Task input:
........

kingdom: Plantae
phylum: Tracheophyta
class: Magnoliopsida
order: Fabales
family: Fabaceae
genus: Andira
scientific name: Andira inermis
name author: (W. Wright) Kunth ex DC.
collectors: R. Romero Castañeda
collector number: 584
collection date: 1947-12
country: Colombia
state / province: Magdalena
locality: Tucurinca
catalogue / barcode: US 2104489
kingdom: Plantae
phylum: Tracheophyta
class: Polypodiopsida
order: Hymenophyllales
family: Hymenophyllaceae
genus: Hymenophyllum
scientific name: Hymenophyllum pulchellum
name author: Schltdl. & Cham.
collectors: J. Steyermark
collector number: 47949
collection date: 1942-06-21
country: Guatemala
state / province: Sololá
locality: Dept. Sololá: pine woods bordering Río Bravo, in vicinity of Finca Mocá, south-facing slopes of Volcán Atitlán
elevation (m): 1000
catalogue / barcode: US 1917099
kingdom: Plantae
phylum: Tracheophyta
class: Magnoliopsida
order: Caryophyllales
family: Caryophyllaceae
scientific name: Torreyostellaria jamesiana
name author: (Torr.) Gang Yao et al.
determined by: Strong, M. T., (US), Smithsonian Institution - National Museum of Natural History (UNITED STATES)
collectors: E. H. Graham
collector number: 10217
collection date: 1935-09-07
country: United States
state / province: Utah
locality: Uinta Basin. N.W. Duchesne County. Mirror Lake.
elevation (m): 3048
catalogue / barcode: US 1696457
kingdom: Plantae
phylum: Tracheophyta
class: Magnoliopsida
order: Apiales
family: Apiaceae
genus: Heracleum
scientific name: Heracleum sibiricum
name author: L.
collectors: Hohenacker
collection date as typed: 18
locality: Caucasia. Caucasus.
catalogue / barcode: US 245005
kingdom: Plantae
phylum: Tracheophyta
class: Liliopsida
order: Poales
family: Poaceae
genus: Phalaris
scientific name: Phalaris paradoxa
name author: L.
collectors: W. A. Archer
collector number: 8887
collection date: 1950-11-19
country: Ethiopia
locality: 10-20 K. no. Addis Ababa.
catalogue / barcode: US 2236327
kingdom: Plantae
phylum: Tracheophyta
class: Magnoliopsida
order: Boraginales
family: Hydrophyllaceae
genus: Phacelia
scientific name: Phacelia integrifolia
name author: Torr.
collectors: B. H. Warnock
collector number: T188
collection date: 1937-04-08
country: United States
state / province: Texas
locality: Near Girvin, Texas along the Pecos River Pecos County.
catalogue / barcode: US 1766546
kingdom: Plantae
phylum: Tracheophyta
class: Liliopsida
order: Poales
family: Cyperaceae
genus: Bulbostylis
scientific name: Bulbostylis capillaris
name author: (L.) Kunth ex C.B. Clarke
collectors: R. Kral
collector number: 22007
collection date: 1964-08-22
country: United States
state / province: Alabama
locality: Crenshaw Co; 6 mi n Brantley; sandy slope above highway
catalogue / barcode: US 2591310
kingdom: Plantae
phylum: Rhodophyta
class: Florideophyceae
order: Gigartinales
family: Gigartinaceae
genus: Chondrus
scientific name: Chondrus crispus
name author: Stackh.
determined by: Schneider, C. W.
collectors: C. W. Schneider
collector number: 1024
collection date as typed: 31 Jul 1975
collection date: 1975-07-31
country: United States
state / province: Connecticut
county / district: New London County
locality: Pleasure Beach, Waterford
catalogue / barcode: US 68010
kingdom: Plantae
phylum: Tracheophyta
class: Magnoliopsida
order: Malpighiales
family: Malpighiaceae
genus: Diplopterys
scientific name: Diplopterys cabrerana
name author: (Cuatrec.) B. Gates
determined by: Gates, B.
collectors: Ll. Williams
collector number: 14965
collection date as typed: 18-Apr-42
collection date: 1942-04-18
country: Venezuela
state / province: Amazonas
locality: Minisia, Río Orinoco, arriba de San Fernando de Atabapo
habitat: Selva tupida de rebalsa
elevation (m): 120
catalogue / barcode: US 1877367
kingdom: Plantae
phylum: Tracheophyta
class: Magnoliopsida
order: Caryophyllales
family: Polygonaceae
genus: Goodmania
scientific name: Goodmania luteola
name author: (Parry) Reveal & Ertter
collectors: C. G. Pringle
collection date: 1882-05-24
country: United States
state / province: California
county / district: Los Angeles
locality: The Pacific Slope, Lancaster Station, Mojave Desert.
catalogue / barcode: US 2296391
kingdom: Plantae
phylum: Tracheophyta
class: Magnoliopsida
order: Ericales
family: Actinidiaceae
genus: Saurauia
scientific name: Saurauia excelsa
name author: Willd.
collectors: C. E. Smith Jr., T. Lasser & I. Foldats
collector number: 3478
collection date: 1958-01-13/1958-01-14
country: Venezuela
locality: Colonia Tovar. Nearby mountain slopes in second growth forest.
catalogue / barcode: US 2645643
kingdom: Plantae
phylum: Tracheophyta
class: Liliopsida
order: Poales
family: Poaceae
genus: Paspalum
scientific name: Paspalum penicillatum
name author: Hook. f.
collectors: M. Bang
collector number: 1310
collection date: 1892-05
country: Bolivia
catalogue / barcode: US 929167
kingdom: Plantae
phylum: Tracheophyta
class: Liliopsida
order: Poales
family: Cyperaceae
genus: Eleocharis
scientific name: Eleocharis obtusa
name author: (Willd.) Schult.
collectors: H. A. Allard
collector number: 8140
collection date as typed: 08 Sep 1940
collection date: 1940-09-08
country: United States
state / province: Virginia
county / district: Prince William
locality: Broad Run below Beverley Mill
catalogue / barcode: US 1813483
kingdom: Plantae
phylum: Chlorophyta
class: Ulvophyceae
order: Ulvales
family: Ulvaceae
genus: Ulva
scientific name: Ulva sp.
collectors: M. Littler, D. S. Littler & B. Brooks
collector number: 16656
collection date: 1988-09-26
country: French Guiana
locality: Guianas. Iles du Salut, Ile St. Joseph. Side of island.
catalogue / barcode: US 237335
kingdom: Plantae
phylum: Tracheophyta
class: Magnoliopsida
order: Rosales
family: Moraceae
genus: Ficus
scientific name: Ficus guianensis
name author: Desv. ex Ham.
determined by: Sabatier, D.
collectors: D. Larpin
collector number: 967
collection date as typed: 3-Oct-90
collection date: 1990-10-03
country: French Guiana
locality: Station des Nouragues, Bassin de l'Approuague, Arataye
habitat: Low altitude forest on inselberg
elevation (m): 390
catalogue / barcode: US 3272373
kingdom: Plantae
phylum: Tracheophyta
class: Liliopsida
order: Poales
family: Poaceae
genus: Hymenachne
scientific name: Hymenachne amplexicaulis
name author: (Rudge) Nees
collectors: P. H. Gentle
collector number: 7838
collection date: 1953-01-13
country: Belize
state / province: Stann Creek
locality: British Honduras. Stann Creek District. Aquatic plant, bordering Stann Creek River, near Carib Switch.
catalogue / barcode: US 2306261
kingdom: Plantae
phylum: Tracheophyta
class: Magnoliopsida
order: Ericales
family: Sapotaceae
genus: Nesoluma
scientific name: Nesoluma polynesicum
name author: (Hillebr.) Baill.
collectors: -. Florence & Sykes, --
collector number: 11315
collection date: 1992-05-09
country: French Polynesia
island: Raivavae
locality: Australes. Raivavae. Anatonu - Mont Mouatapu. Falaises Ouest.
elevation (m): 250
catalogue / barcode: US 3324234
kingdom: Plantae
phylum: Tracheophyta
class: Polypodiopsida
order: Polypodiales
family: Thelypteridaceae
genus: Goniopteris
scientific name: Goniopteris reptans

........

Exercise prompt:
Reproduce verbatim the lines of the records above, from the line containing "genus: Phalaris" through the line containing "genus: Bulbostylis", with both of those lines included.

Task solution:
genus: Phalaris
scientific name: Phalaris paradoxa
name author: L.
collectors: W. A. Archer
collector number: 8887
collection date: 1950-11-19
country: Ethiopia
locality: 10-20 K. no. Addis Ababa.
catalogue / barcode: US 2236327
kingdom: Plantae
phylum: Tracheophyta
class: Magnoliopsida
order: Boraginales
family: Hydrophyllaceae
genus: Phacelia
scientific name: Phacelia integrifolia
name author: Torr.
collectors: B. H. Warnock
collector number: T188
collection date: 1937-04-08
country: United States
state / province: Texas
locality: Near Girvin, Texas along the Pecos River Pecos County.
catalogue / barcode: US 1766546
kingdom: Plantae
phylum: Tracheophyta
class: Liliopsida
order: Poales
family: Cyperaceae
genus: Bulbostylis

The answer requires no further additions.